REQUIRED ACTION 1: In the forum thread, what is described as the only "real" option?
REQUIRED ACTION 2: Write out the passage of the forum thread that opens with the words containing "And if it is" and closes with "with the Cruze.", copying it word for word.

━━ TEXT

TCM software. That’s it.

It’s not that it won’t drive at those high numbers. We tried that. It will drive and hold well into the 350+ fr lb range. Buuut beyond that the TCM just won’t cooperate. And it becomes miserable. Hard shifts. Not holding pressure.

Something to do with the high numbers throws off the TCM’s learning behavior.

Only ‘real’ option is swapping out the transmission entirely but we don’t have a simple swap option.


----------



## Diesel4Ever (May 30, 2018)

Snipesy said:


> TCM software. That’s it.
> 
> It’s not that it won’t drive at those high numbers. We tried that. It will drive and hold well into the 350+ fr lb range. Buuut beyond that the TCM just won’t cooperate. And it becomes miserable. Hard shifts. Not holding pressure.
> 
> ...


Can you use the stock AF40 transmission tune for the Opel insiginia 2.8 OPC ?


----------



## Snipesy (Dec 7, 2015)

Diesel4Ever said:


> Can you use the stock AF40 transmission tune for the Opel insiginia 2.8 OPC ?


It’s worth a shot.

The Opel TCM may be different or older which would make it incompatible.

And if it is not there is a good chance the TCM is already configured almost exactly the same as ours. This is the case here in NA with the Buick’s which have the Aisin. Which is 100% compatible with the Cruze.

As for why the TCM performs differently. Just simple gas vs Diesel engines. Different rpm ranges. Different limitations.


----------



## Diesel4Ever (May 30, 2018)

Snipesy said:


> It’s worth a shot.
> 
> The Opel TCM may be different or older which would make it incompatible.
> 
> ...


This company has multiple performance tunes for the AF40 in many different vehicles which have the 2.0 CDTI (A20DTH). Have you every heard of them? Gearbox Tuning - OPEL - INSIGNIA - Page 3 - TMC Motorsport


----------



## Snipesy (Dec 7, 2015)

Diesel4Ever said:


> This company has multiple performance tunes for the AF40 in many different vehicles which have the 2.0 CDTI (A20DTH). Have you every heard of them? Gearbox Tuning - OPEL - INSIGNIA - Page 3 - TMC Motorsport


Thats a scam website. Whatever it is.

━━━━
━━ SUPPLIED MATERIAL

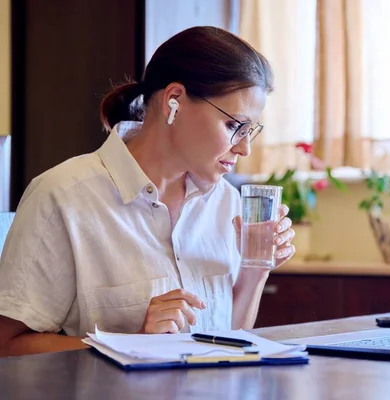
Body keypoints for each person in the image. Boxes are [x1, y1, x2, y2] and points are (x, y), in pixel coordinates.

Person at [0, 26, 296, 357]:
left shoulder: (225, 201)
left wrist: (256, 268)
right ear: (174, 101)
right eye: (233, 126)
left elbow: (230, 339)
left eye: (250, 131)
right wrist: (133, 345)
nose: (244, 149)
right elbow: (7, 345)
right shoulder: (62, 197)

━━━━
━━ SUPPLIED MATERIAL

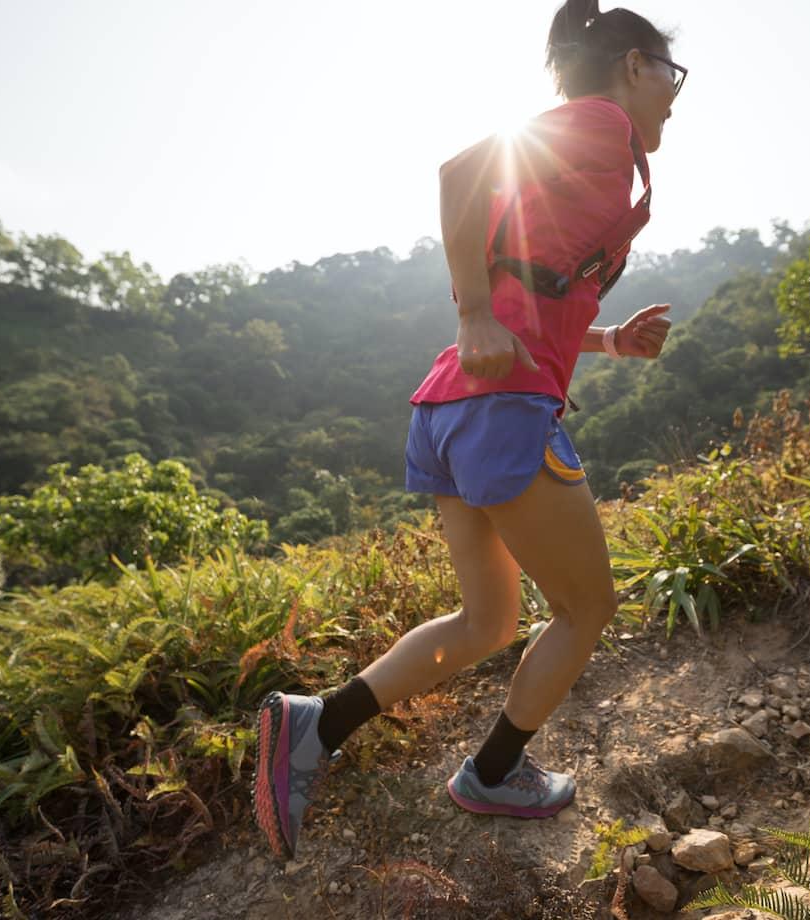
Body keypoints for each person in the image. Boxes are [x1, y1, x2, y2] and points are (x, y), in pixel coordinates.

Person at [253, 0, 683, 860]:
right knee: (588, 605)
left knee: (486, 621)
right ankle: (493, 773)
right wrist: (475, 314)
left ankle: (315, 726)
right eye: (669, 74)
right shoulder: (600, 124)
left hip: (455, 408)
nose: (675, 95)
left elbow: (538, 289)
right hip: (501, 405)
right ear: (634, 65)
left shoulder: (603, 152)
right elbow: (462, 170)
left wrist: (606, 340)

━━━━

EXPECTED OUTPUT 1: Swapping out the transmission entirely.

EXPECTED OUTPUT 2:
And if it is not there is a good chance the TCM is already configured almost exactly the same as ours. This is the case here in NA with the Buick’s which have the Aisin. Which is 100% compatible with the Cruze.